Diverting waste from landfill saves thousands

NERF (resized)DIVERTING waste from landfill during an energy plant’s annual shutdown saved money and reduced the impact on the environment, council chiefs say.

For the second year running, waste which would otherwise have been sent to landfill during a planned shutdown of Newhaven Energy Recovery Facility (pictured) was diverted to other energy recovery facilities in the south east.

The move, the result of negotiations between East Sussex County Council and operator Veolia, saved the taxpayer a provisional £23,000.

The partial shutdown of the Newhaven plant, carried out between July 6 and 26, saw the facility operating at a reduced capacity so routine annual work could be carried out.

Cllr Carl Maynard, county council lead member for transport and environment, said: “The annual shutdown, which is essential for the plant’s smooth operation, means it can’t deal with as much waste as it normally does.

“Diverting waste we can’t process to other energy recovery plants rather than to landfill has proven to be a great success.

“It not only saves money but means rubbish is turned into electricity to power homes and businesses via the National Grid, which makes it a greener, more cost-effective way of dealing with this issue.”

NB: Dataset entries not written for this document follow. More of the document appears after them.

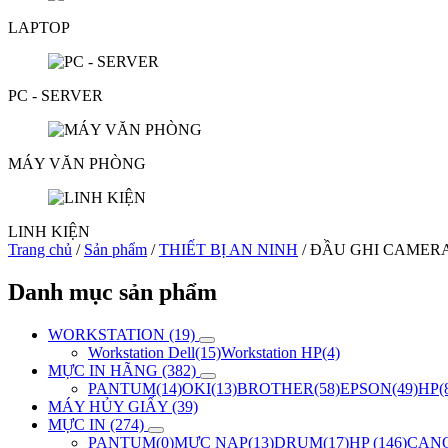
LAPTOP
PC - SERVER
MÁY VĂN PHÒNG
LINH KIỆN
Trang chủ
/
Sản phẩm
/
THIẾT BỊ AN NINH
/ ĐẦU GHI CAMER
Danh mục sản phẩm
WORKSTATION (19)
Workstation Dell(15)
Workstation HP(4)
MỰC IN HÃNG (382)
PANTUM(14)
OKI(13)
BROTHER(58)
EPSON(49)
HP(
MÁY HỦY GIẤY (39)
MỰC IN (274)
PANTUM(0)
MỰC NẠP(13)
DRUM(17)
HP (146)
CANO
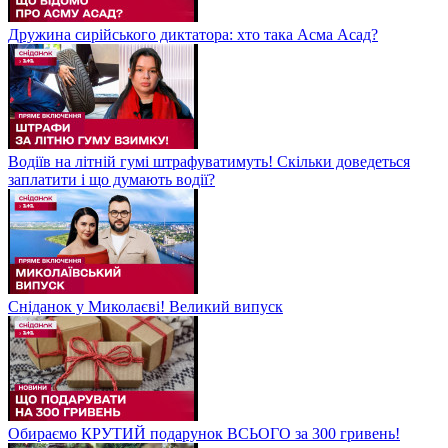
Дружина сирійського диктатора: хто така Асма Асад?
Водіїв на літній гумі штрафуватимуть! Скільки доведеться
заплатити і що думають водії?
Сніданок у Миколаєві! Великий випуск
Обираємо КРУТИЙ подарунок ВСЬОГО за 300 гривень!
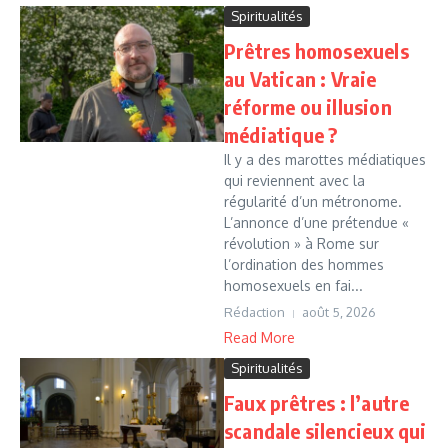
Spiritualités
Prêtres homosexuels
au Vatican : Vraie
réforme ou illusion
médiatique ?
Il y a des marottes médiatiques
qui reviennent avec la
régularité d’un métronome.
L’annonce d’une prétendue «
révolution » à Rome sur
l’ordination des hommes
homosexuels en fai...
Rédaction
août 5, 2026
Read More
Spiritualités
Faux prêtres : l’autre
scandale silencieux qui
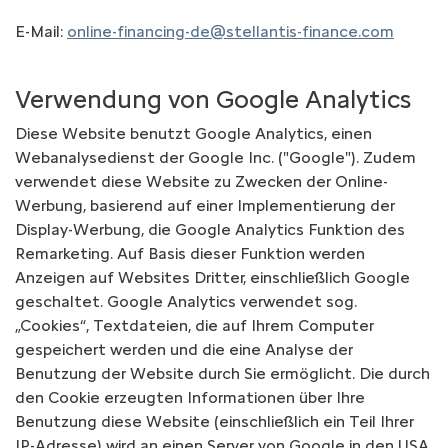
E-Mail:
online-financing-de@stellantis-finance.com
Verwendung von Google Analytics
Diese Website benutzt Google Analytics, einen
Webanalysedienst der Google Inc. ("Google"). Zudem
verwendet diese Website zu Zwecken der Online-
Werbung, basierend auf einer Implementierung der
Display-Werbung, die Google Analytics Funktion des
Remarketing. Auf Basis dieser Funktion werden
Anzeigen auf Websites Dritter, einschließlich Google
geschaltet. Google Analytics verwendet sog.
„Cookies“, Textdateien, die auf Ihrem Computer
gespeichert werden und die eine Analyse der
Benutzung der Website durch Sie ermöglicht. Die durch
den Cookie erzeugten Informationen über Ihre
Benutzung diese Website (einschließlich ein Teil Ihrer
IP-Adresse) wird an einen Server von Google in den USA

During this year’s shutdown, around 3,500 tonnes of waste which would otherwise have been destined for landfill, was diverted to facilities in Allington, in Kent, and in south east London.

While the maintenance work on steam turbines, boilers, chimneys and other specialist equipment was carried out, the plant remained partially operational, meaning around 350 tonnes of waste a day could still be processed in Newhaven.

The energy recovery facility, which opened in 2012, has planning permission to process up to 242,000 tonnes of waste a year, producing enough energy to power 25,000 homes continuously.